Tidak memilih partai islam, berarti kafir.
Tidak memilih pemimpin muslim, berarti tidak beriman.
Bersifat toleransi terhadap umat beragama lain, berarti tidak beragama.
Isu mengenai politik dan agama, memang bukan di abad 21 ini saja terjadi. Dari tahun 60an, masyarakat Indonesia sudah disergap dengan ketakutan, jika tidak memilih partai non-islam maka akan dianggap kafir. Bahkan jika kita merunut lebih jauh ke belakang, dalam sidang BPUPKI masalah agama dan negara memang sudah menjadi topik hangat oleh the founding fathers kita.
Hanya saja, tampaknya masuknya agama dalam dunia politik saat ini malah menimbulkan tingkah polah negatif para politisi yang menggunakan agama demi agenda kekuasaan dan perebutan kursi jabatan. Akhirnya timbullah kekacauan, agama sudah kehilangan spiritualitasnya dan dijadikan media untuk menarik simpati masyarakat: sadar atau tidak, agama kini hanya sebatas sarana mendulang suara.
Kemana ajaran keberserahan pada Ketuhanan Yang Maha Esa, memanusiakan sesama, keadilan dan cinta kasih sayang?

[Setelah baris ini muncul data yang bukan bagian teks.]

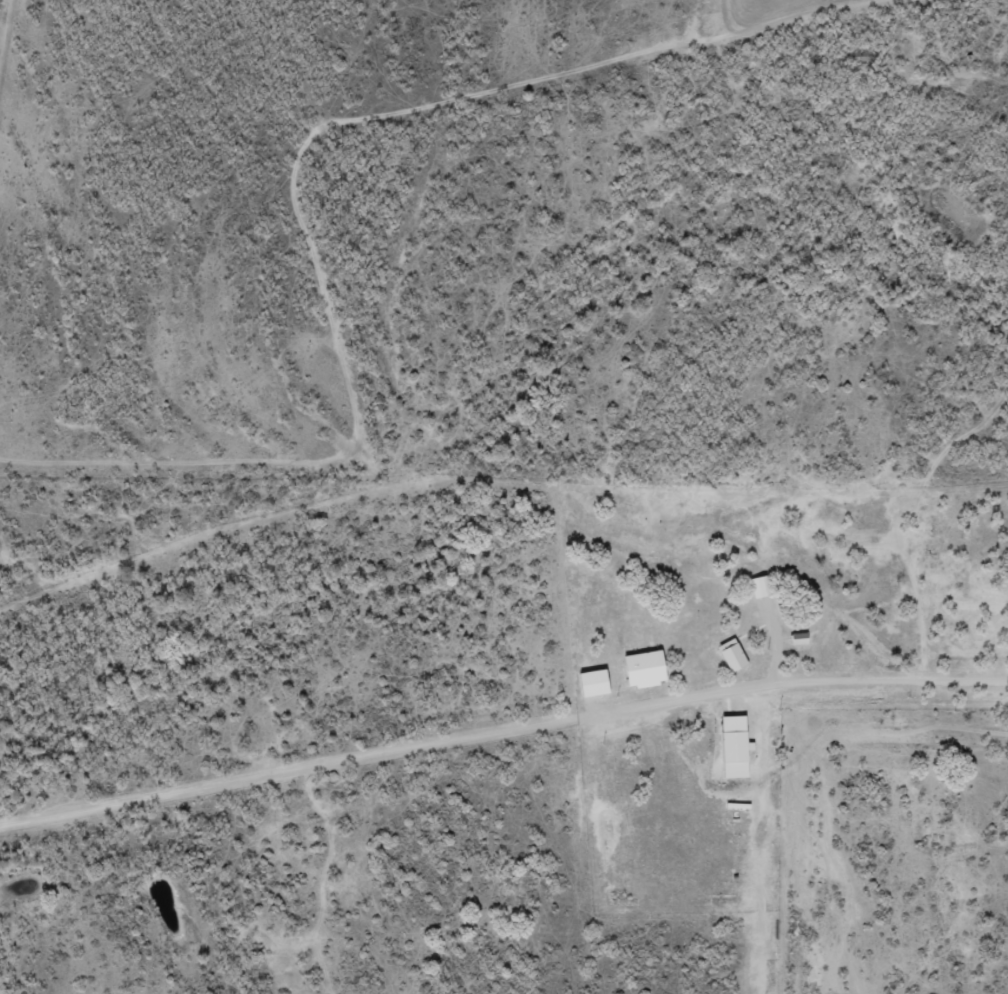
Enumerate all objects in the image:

Hilang ditelan selogan dan kekerasan verbal maupun fisikal.
Jika kita melihat situasi yang kini terjadi, pemilihan umum sebagai momentum demokrasi sarat dengan isu-isu agama dan keyakinan. Hujat-menghujat bukan hanya sekali terjadi, toleransi sudah menjadi ilusi, dan masing-masing pendukung golongan merasa paling suci.

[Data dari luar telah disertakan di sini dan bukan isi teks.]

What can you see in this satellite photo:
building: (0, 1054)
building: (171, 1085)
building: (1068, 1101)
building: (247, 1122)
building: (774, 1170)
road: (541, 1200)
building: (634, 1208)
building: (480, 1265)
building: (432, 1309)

Kita harus mengiris nadi negara sendiri, ideologi Ketuhanan Yang Maha Esa sudah tidak ada lagi jiwa toleransi. Agama sudah tidak dijunjung tinggi sebagai nilai-nilai kehidupan, melainkan ditumbalkan demi batu pijakan kekuasaan.
Dulu sekali, Cak Nur (Nurcholish Madjid) pernah berkata "Islam Yes, Partai Islam No" dengan maksud untuk membawa corak kehidupan beragama menjadi lebih toleransi dan berpengertian. Sebab membangun bangsa harus berdasarkan keberagaman ideologi Pancasila.

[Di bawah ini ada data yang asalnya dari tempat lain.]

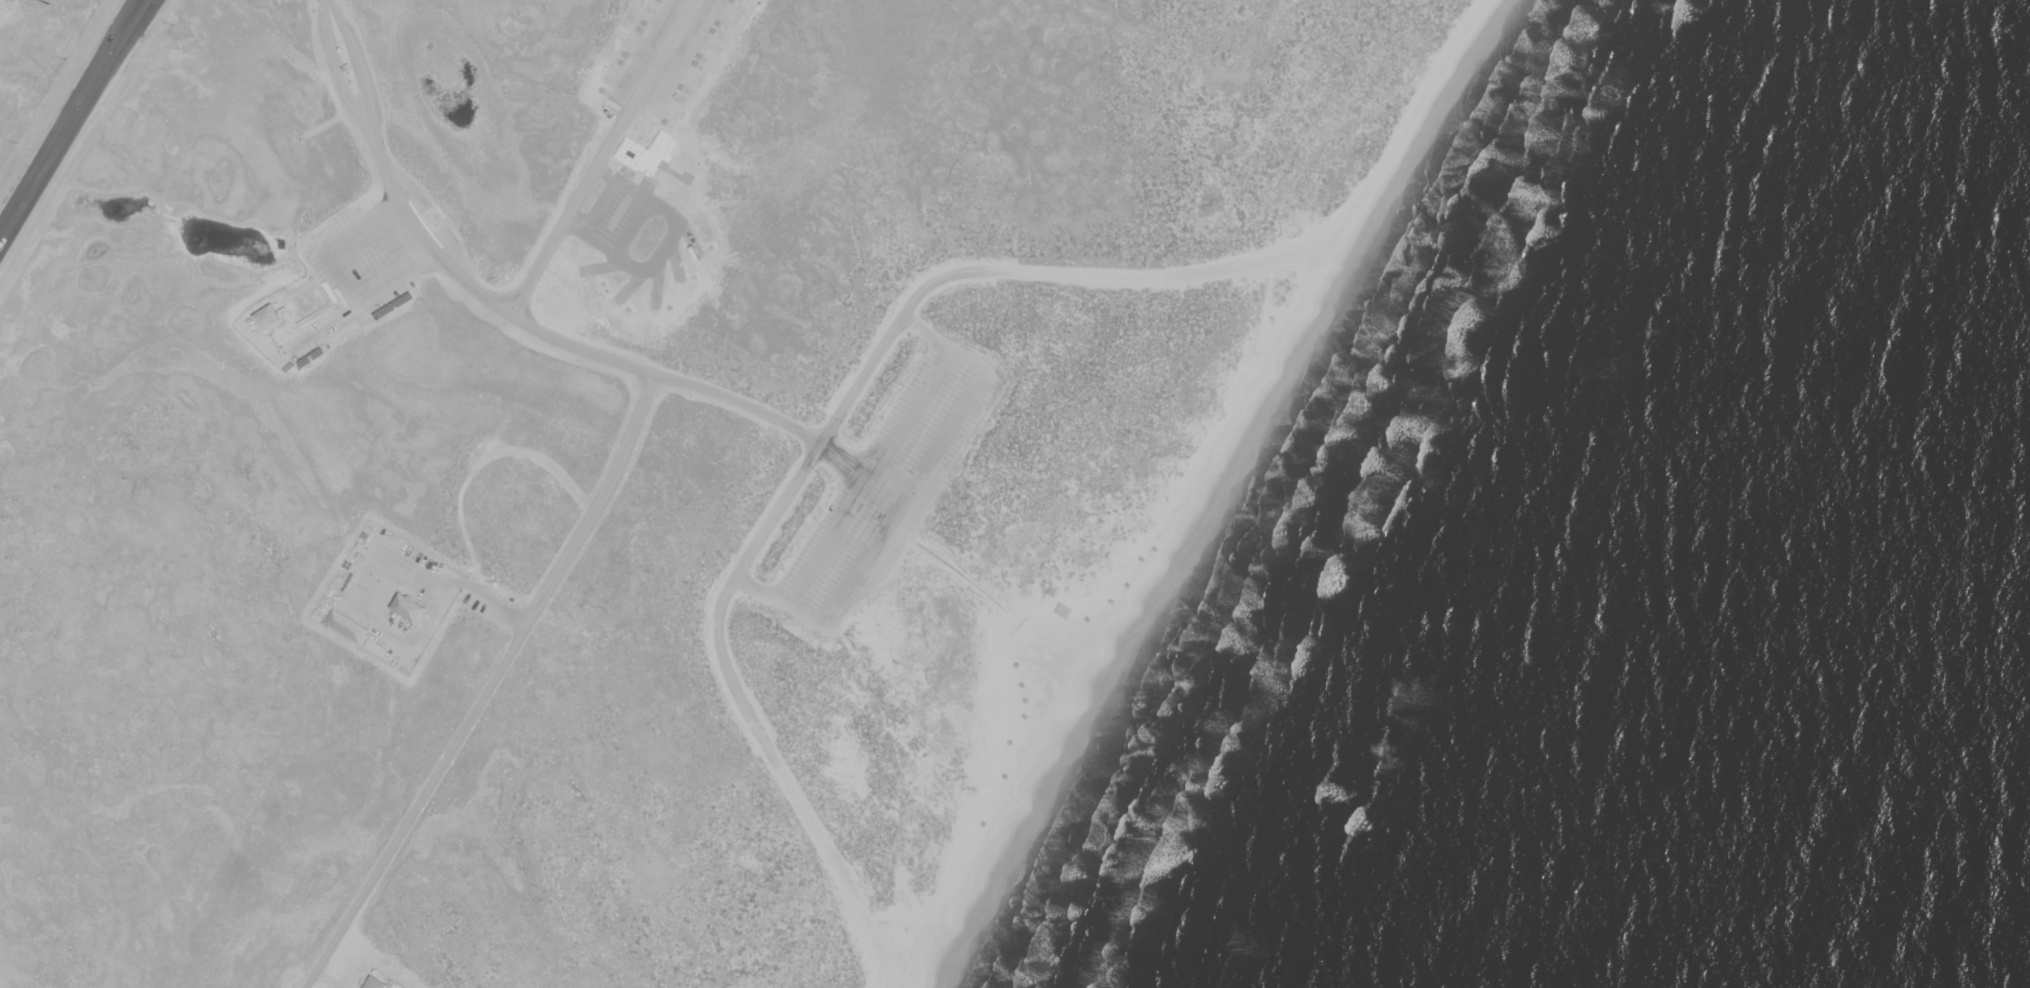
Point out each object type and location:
road: (148, 0)
power tower: (51, 5)
park: (34, 57)
toll booth: (353, 67)
toll booth: (340, 69)
road: (355, 73)
road: (342, 77)
road: (74, 125)
road: (602, 159)
parking lot: (622, 216)
road: (436, 222)
road: (428, 225)
parking lot: (359, 275)
building: (588, 278)
road: (1101, 279)
road: (317, 287)
road: (298, 294)
building: (265, 320)
road: (307, 321)
road: (609, 362)
road: (812, 456)
park: (765, 469)
parking lot: (884, 492)
road: (903, 504)
road: (956, 517)
building: (973, 552)
road: (452, 583)
parking lot: (397, 600)
building: (405, 611)
building: (346, 629)
road: (490, 686)
road: (792, 797)
road: (325, 982)
building: (373, 985)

Seperti kata Yusril Ihza Mahendra dalam artikelnya berjudul Pemisahan Agama dan Negara, Indonesia tidak dibangun atas ajaran agama saja, tapi juga penggabungan antara agamaisme dan sekulerisme, jadilah Pancasila. Etik keagamaan memang diperlukan untuk membangun perilaku pemimpin yang tangguh, tapi berpolitik menggunakan agama adalah bentuk pertentangan terhadap ideologi Pancasila. Sama saja dengan menentang keteraturan umat beragama yang toleran.
Lagipula jika kita melihat makna literal agama, A artinya tidak dan GAMA artinya kacau. Agama ada untuk tidak membuat kekacauan. Penting untuk memandang agama sebagai nilai kebaikan, bukan aturan yang mengekang. Apalagi merendahkan agama sebagai bagian rencana kelicikan berpolitik.
Kita semua tentunya cukup cerdas untuk memilih.
"Tidak memilih partai islam karena 'islam', melainkan memilih partai karena integritasnya. Memilih pemimpin bukan berdasarkan suku, agama, ras, dan adat, melainkan berdasarkan kecakapannya membawa kesejahteraan. Bersifat toleransi terhadap umat beragama lain tanpa saling menghakimi".
Lagipula, ini bukan tentang agama dan egoisme golongan semata, ini tentang pertaruhan nasib 250 juta lebih penduduk di Indonesia.